▸ **Activity**: Set down exactly the lines from the one containing "assembling this product." through the last line of the data below, and no others.

========================================================================

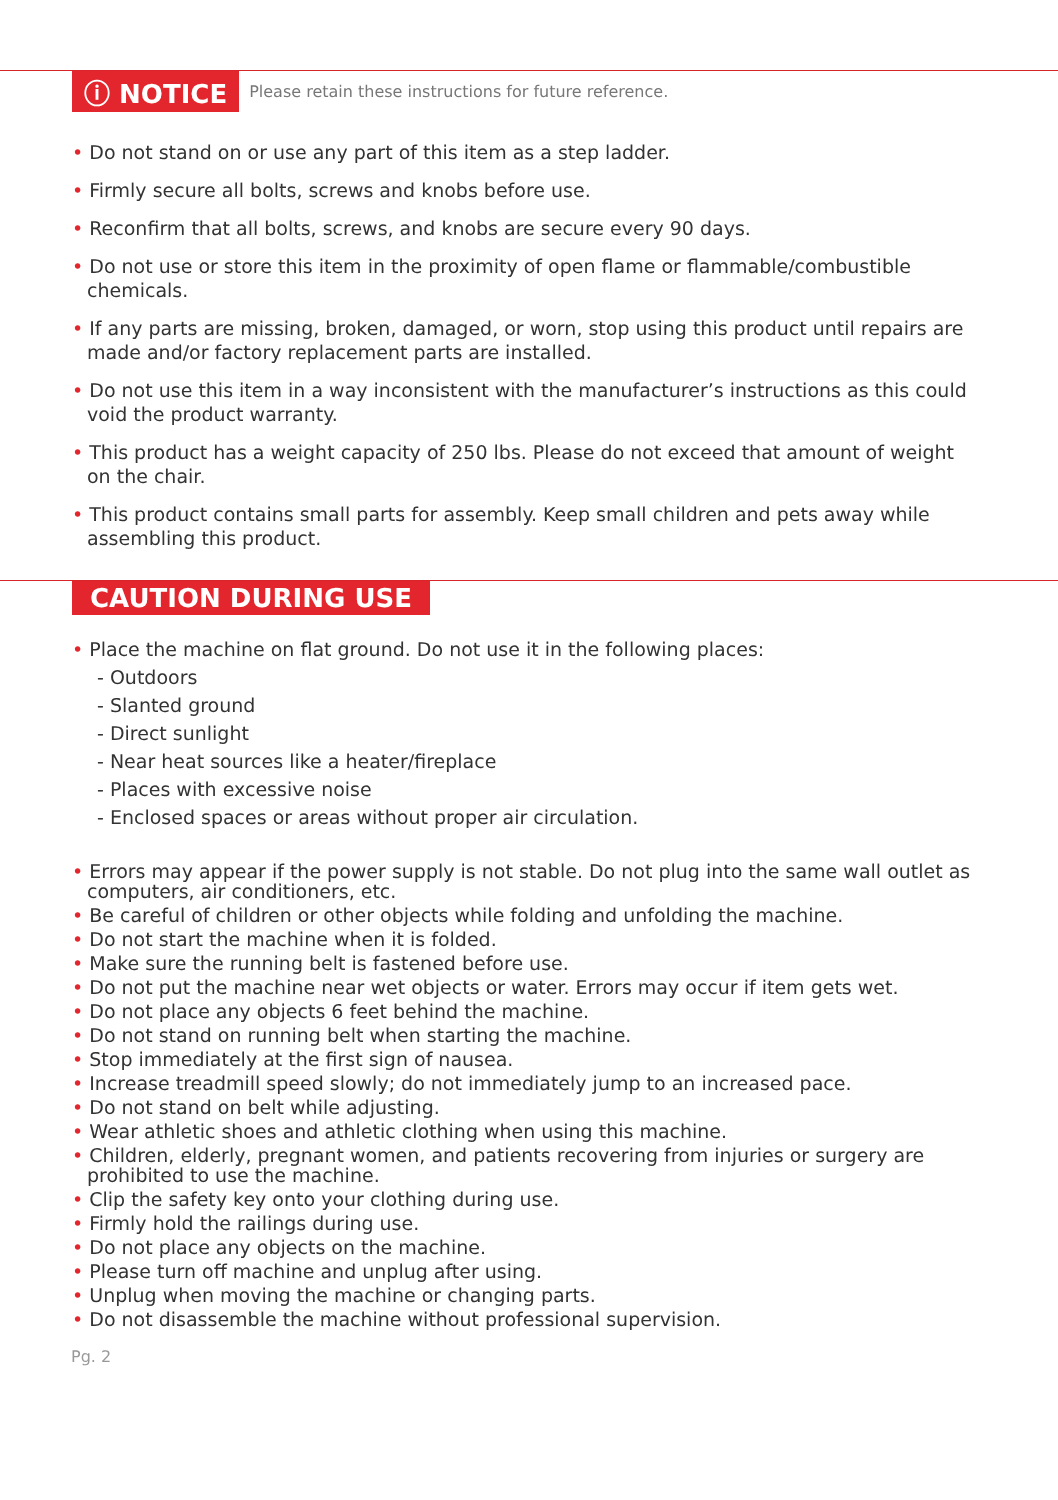ⓘ NOTICE Please retain these instructions for future reference.
• Do not stand on or use any part of this item as a step ladder.
• Firmly secure all bolts, screws and knobs before use.
• Reconfirm that all bolts, screws, and knobs are secure every 90 days.
• Do not use or store this item in the proximity of open flame or flammable/combustible chemicals.
• If any parts are missing, broken, damaged, or worn, stop using this product until repairs are made and/or factory replacement parts are installed.
• Do not use this item in a way inconsistent with the manufacturer’s instructions as this could void the product warranty.
• This product has a weight capacity of 250 lbs. Please do not exceed that amount of weight on the chair.
• This product contains small parts for assembly. Keep small children and pets away while assembling this product.
CAUTION DURING USE
• Place the machine on flat ground. Do not use it in the following places:
- Outdoors
- Slanted ground
- Direct sunlight
- Near heat sources like a heater/fireplace
- Places with excessive noise
- Enclosed spaces or areas without proper air circulation.
• Errors may appear if the power supply is not stable. Do not plug into the same wall outlet as computers, air conditioners, etc.
• Be careful of children or other objects while folding and unfolding the machine.
• Do not start the machine when it is folded.
• Make sure the running belt is fastened before use.
• Do not put the machine near wet objects or water. Errors may occur if item gets wet.
• Do not place any objects 6 feet behind the machine.
• Do not stand on running belt when starting the machine.
• Stop immediately at the first sign of nausea.
• Increase treadmill speed slowly; do not immediately jump to an increased pace.
• Do not stand on belt while adjusting.
• Wear athletic shoes and athletic clothing when using this machine.
• Children, elderly, pregnant women, and patients recovering from injuries or surgery are prohibited to use the machine.
• Clip the safety key onto your clothing during use.
• Firmly hold the railings during use.
• Do not place any objects on the machine.
• Please turn off machine and unplug after using.
• Unplug when moving the machine or changing parts.
• Do not disassemble the machine without professional supervision.
Pg. 2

========================================================================

▸ **Reply to the exercise**:
• This product contains small parts for assembly. Keep small children and pets away while assembling this product.
CAUTION DURING USE
• Place the machine on flat ground. Do not use it in the following places:
- Outdoors
- Slanted ground
- Direct sunlight
- Near heat sources like a heater/fireplace
- Places with excessive noise
- Enclosed spaces or areas without proper air circulation.
• Errors may appear if the power supply is not stable. Do not plug into the same wall outlet as computers, air conditioners, etc.
• Be careful of children or other objects while folding and unfolding the machine.
• Do not start the machine when it is folded.
• Make sure the running belt is fastened before use.
• Do not put the machine near wet objects or water. Errors may occur if item gets wet.
• Do not place any objects 6 feet behind the machine.
• Do not stand on running belt when starting the machine.
• Stop immediately at the first sign of nausea.
• Increase treadmill speed slowly; do not immediately jump to an increased pace.
• Do not stand on belt while adjusting.
• Wear athletic shoes and athletic clothing when using this machine.
• Children, elderly, pregnant women, and patients recovering from injuries or surgery are prohibited to use the machine.
• Clip the safety key onto your clothing during use.
• Firmly hold the railings during use.
• Do not place any objects on the machine.
• Please turn off machine and unplug after using.
• Unplug when moving the machine or changing parts.
• Do not disassemble the machine without professional supervision.
Pg. 2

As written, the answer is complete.